Open Garden’s FireChat: Mesh Solution Finds a Problem

It seemed only yesterday –actually two years ago–that I shared a coffee with Open Garden’s dynamic co-founder Micha Benoliel. He had come close to getting a big fat check at TechCrunch Disrupt in 2013 but did succeed in intriguing everyone with Open Garden’s mesh worldview. So it was a pleasant surprise to see Open Garden getting some major coverage in connection with the democracy protests in Hong Kong.

To refresh memories:Open Garden has a mobile app–Android for now–that knits together an ad hoc network from whatever devices happen to be in hailing distance of a Bluetooth or WiFi signal and, of course, also has the software loaded.

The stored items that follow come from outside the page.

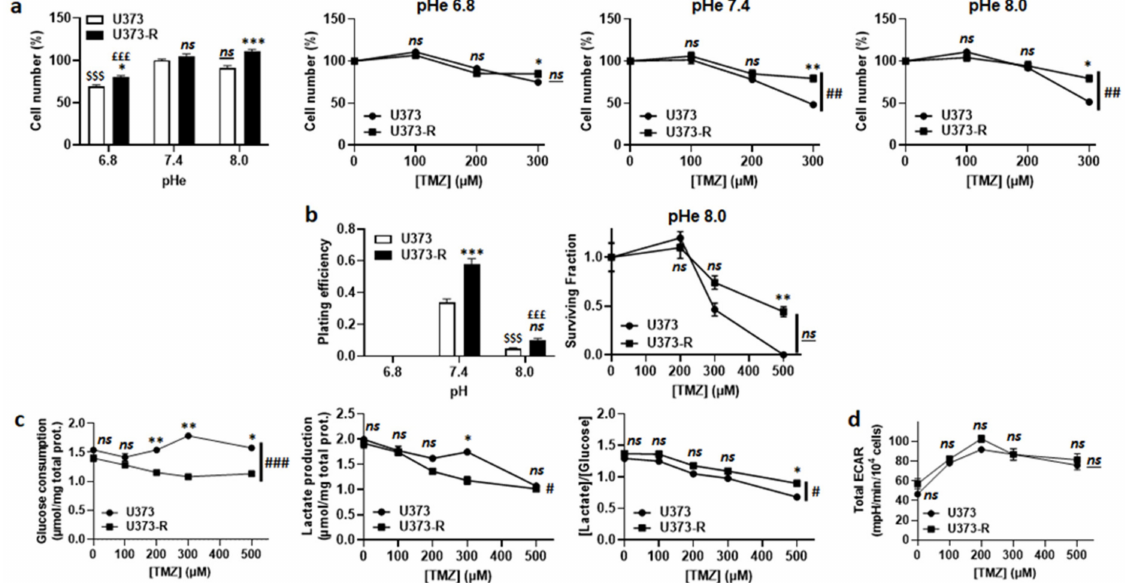
Figure 3. Extracellular pH alkalization increases U373-R sensitivity to TMZ, but resistant cells do not acidify the extracellular milieu. ( a ) Number of U373 and U373-R glioblastoma cells after 72 h of culture at different extracellular pH (pHe) ± TMZ. Shown are vehicle-treated cells at different pHe ( far left ); and the cells at pHe 6.8 ( middle left ), pHe 7.4 ( middle right ), or pHe 8.0 ( far right ) that were treated with increasing concentrations of TMZ ( n = 4 all). ( b ) Clonogenic assays of cells after 72 h of culture at different pHe ± TMZ. Displayed are the plating efficiency of untreated cells ( left ; n = 5–6); and the surviving fraction of cells at pHe 8.0 ( right ; n = 5–6), where the data are normalized to the number of the corresponding vehicle-treated cells. ( c ) Glucose consumption ( left ) and lactate release ( right ) that were measured using an ISCUSflex CMA600 enzymatic analyzer after 72 h of cell culture with increasing concentrations of TMZ. The right graph represents the glycolytic efficiency ([lactate]/[glucose]). All data were normalized to total protein contents ( n = 3 all). ( d ) The cells were pretreated for 72 h with increasing concentrations of TMZ, after which their glycolytic extracellular acidification rates (ECARs) were measured on a Seahorse XF96 bioenergetic analyzer ( n = 17–24). All data are shown as means ± SEM. * p < 0.05, ** p < 0.01, *** p < 0.005, ns: p > 0.05 versus corresponding U373 cells; # p < 0.05, ### p < 0.01, ### p < 0.005, ns: p > 0.05 for whole curve comparison; $$$ p < 0.005, ns: p > 0.05 versus U373 cells at pH 7.4; £££ p < 0.005 versus U373-R cells at pH 7.4; by one-way ANOVA with Tukey’s post hoc test ( a far left , b left) or two-way ANOVA with Sidak’s post hoc test ( a middle left , a middle right , a far right , b right , c , d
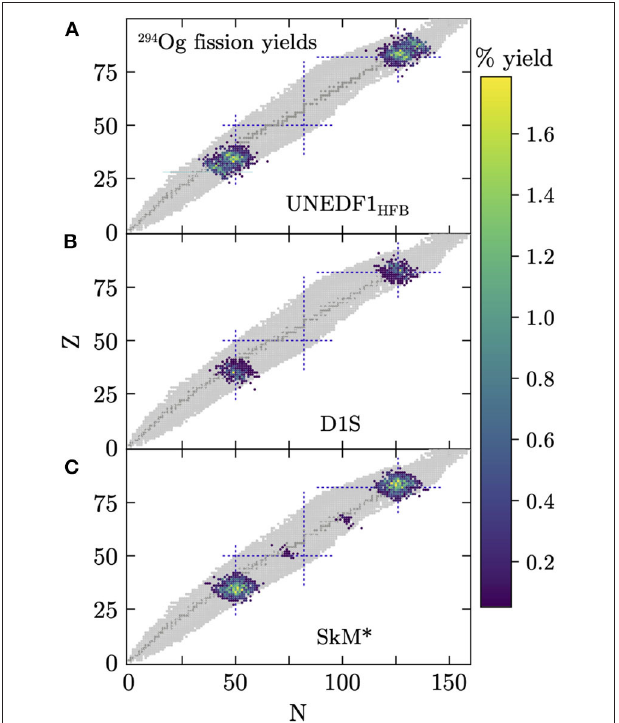
FIGURE 11 | Fission fragment distributions for 294 118 Og 176 obtained in UNEDF1 HFB (A) , D1S (B) , and SkM* (C) EDFs using the non-perturbative cranking ATDHFB inertia and a standard value of dissipation strength [66]. Known isotopes are marked in gray [111]. Dotted lines indicate the magic numbers: 50, 82, and 126. The figure is adapted from Matheson et al. [66].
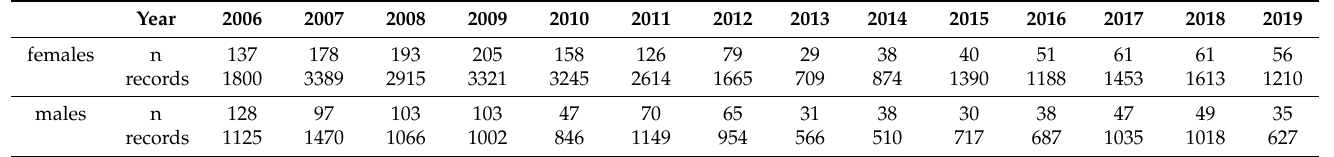
Table 2. Number of female and male red deer (n) and number of records across years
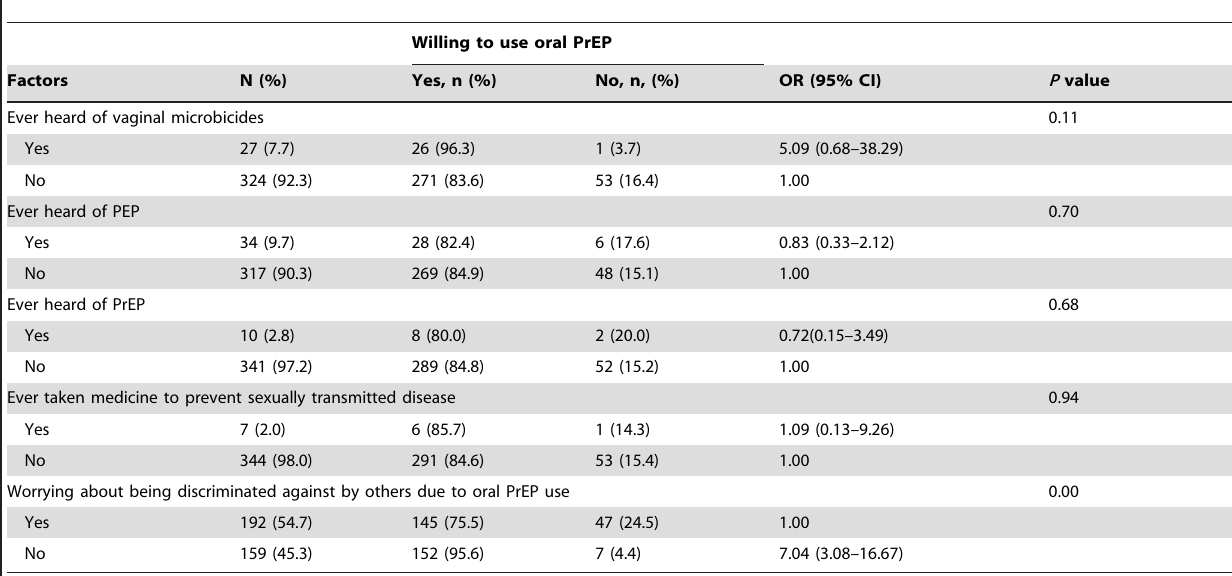
Table 4. Relationship between awareness of/use of/attitudes toward PrEP and willingness to use PrEP.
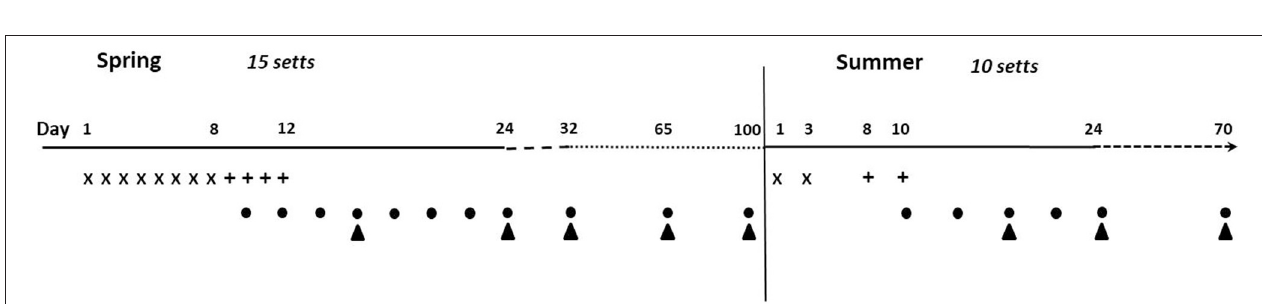
FIGURE 2 | Bait produced by Connovation Ltd. (Manukau, New Zealand) used in the study. On the left picture (by Rémi Schmitd), the palatable part (or PT made of peanut butter, cereal, and sugar) appears in red as it also contains Rhodamine B. The white part corresponds to the hardened peanut oil (HPO) where the vaccine, when present, may be inserted in the center. Right picture (by Matthieu Colombe): hair trap and baits deployed in the hole of a badger sett. These baits were previously packed within an YPBFERAL® paper bag.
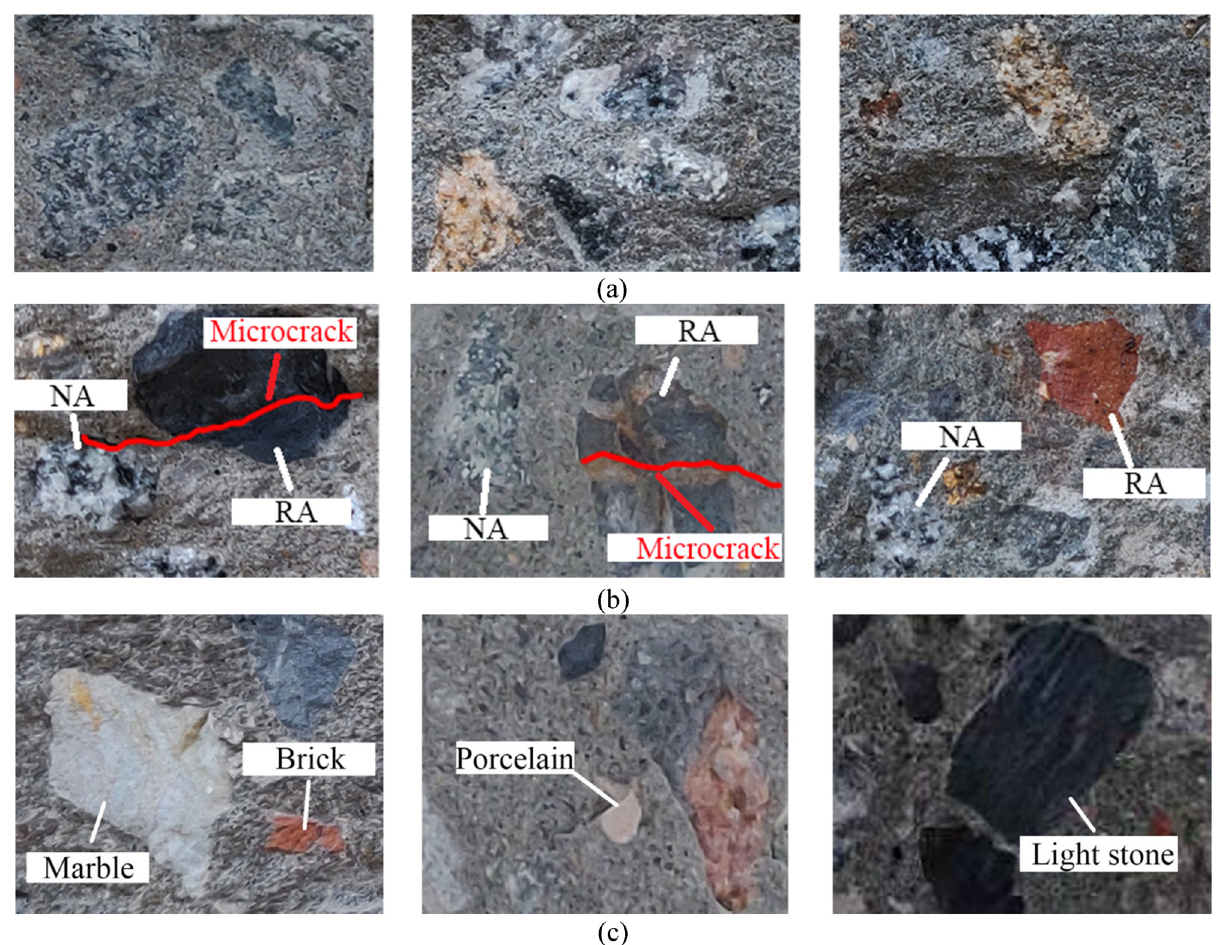
Figure 10: Failure modes of tensile test specimens: ( a ) 0%, ( b ) 50%, and ( c ) 100% RA replacement.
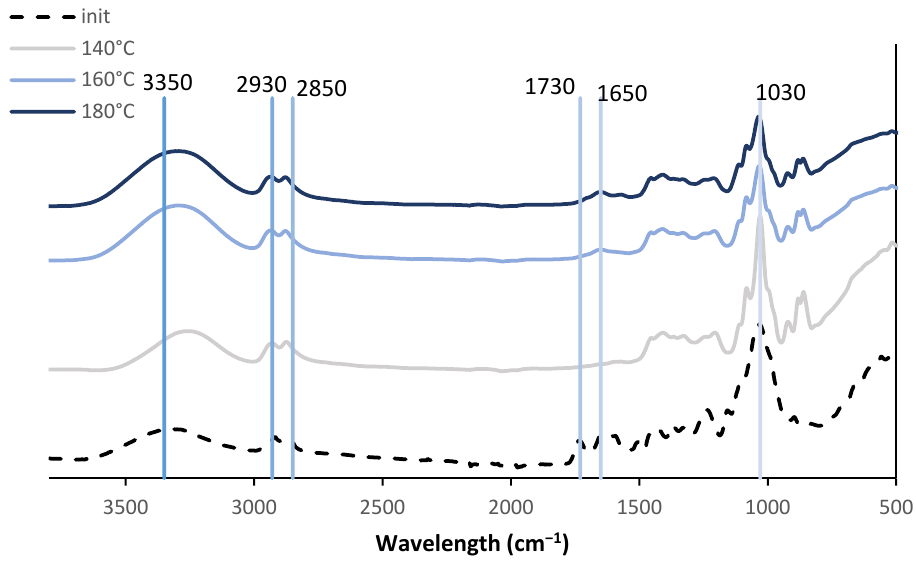
Figure 6. FTIR spectra of the initial material and the liquefied polyol for a 60 min reaction at 140 °C, 160 °C and 180 °C with acid catalysis.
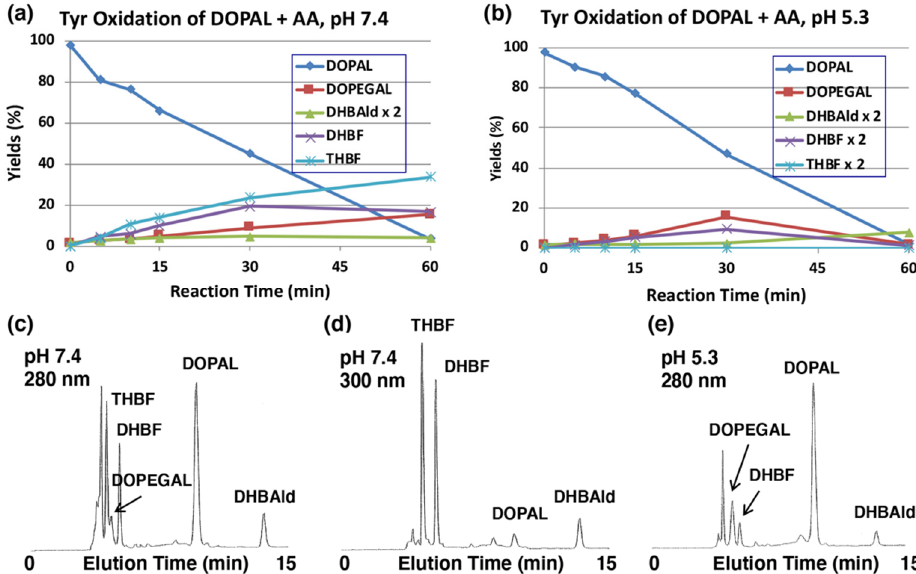
Figure 3. Time course of the tyrosinase-catalyzed oxidation of DOPAL (100 µM) in the presence of AA (1 mM). ( a ) HPLC analysis following the tyrosinase-catalyzed oxidation of DOPAL plus AA at pH 7.4 and 37 °C and ( b ) at pH 5.3 and 37 °C. ( c , d ) HPLC chromatograms of the tyrosinase-catalyzed oxidation of DOPAL plus AA at pH 7.4 after 30 min, detected at 280 nm ( c ) and at 300 nm ( d ). ( e ) pH 5.3 after 30 min, detected at 280 nm. Reaction was stopped by the addition of 0.8 M HClO 4 . Data for the HPLC analysis were obtained from averages of two independent determinations ( a , b ).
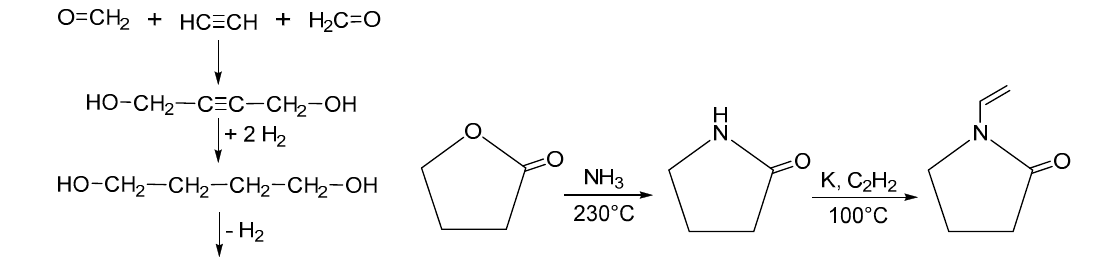
Figure 4. Synthesis of N-vinylpirrolidone.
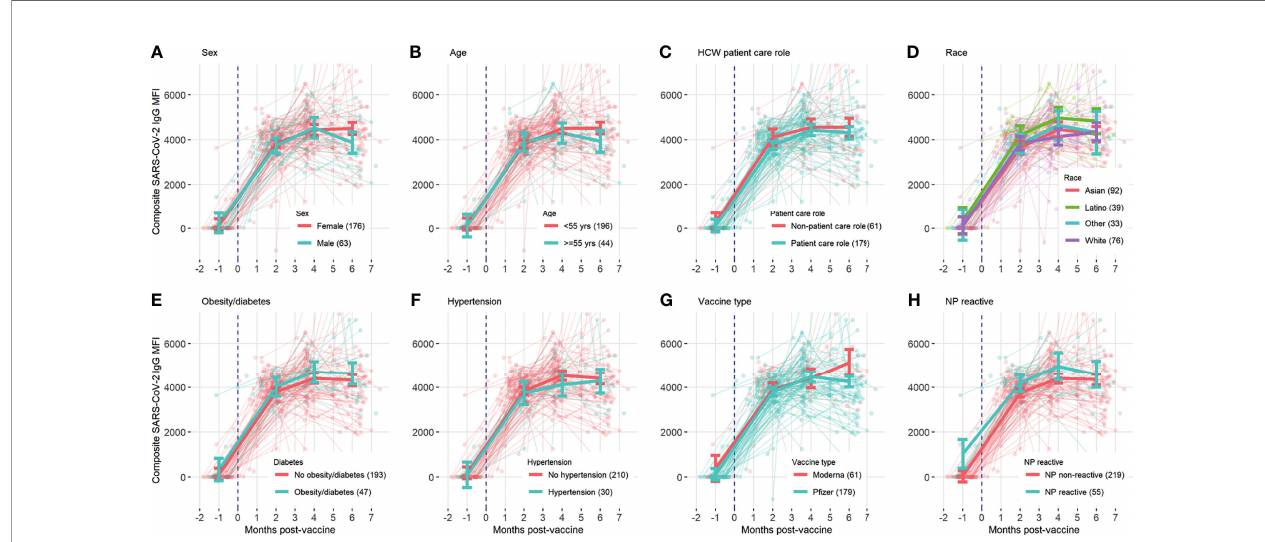
FIGURE 2 | Composite SARS-CoV-2 IgG levels over time, with background lines representing individual study participants and thick solid line representing mean antibody level at baseline, 2 months, 4 months, and 6 months with error bars representing 95% con fi dence intervals, compared for subgroups divided by (A) sex,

So if one or more devices in this instant community has a data connection to the Internet, every member would gain access to the Web.

It’s a clever idea, but in practice it meant you’d more likely be using OG to piggyback off your friend’s data plan rather than connecting with a random stranger. For Open Garden to work as promised, you’d need a high density of OG-ers in your vicinity.

And then earlier this year Open Garden introduced Firechat: their take on a group texting application–available on IOS and Android– where one could chat “off the grid”. In other words, Open Garden just looked at the ad hoc network as a self-sufficient community of content generators that didn’t necessarily need an umbilical cord to the Internet. Messages from members could hop around the network, automatically routed to the right devices. Another good idea, but it still required a critical mass of other OGers.

Finally, FireChat found a problem that it was uniquely suited to solve:Hong Kong democracy protesters in needed to communicate with each other without having to rely on spotty cellular connections or worry about government surveillance. In other words, lots of people in close proximity who wanted to be off the grid. Sounds like a situation tailor-made for FireChat.

After one of the protester’s leader recommended FireChat, it was downloaded about 500,000 times and was used to provide real-time reporting of events to protestors. Open Garden has been kept very busy with their subscribers.

But this starup’s execs were careful to point out that Firechat does not provide complete privacy. Once in the network, anyone can see the timeline of posts–the same as in Twitter.

Perhaps this privacy issue will lead to yet another idea!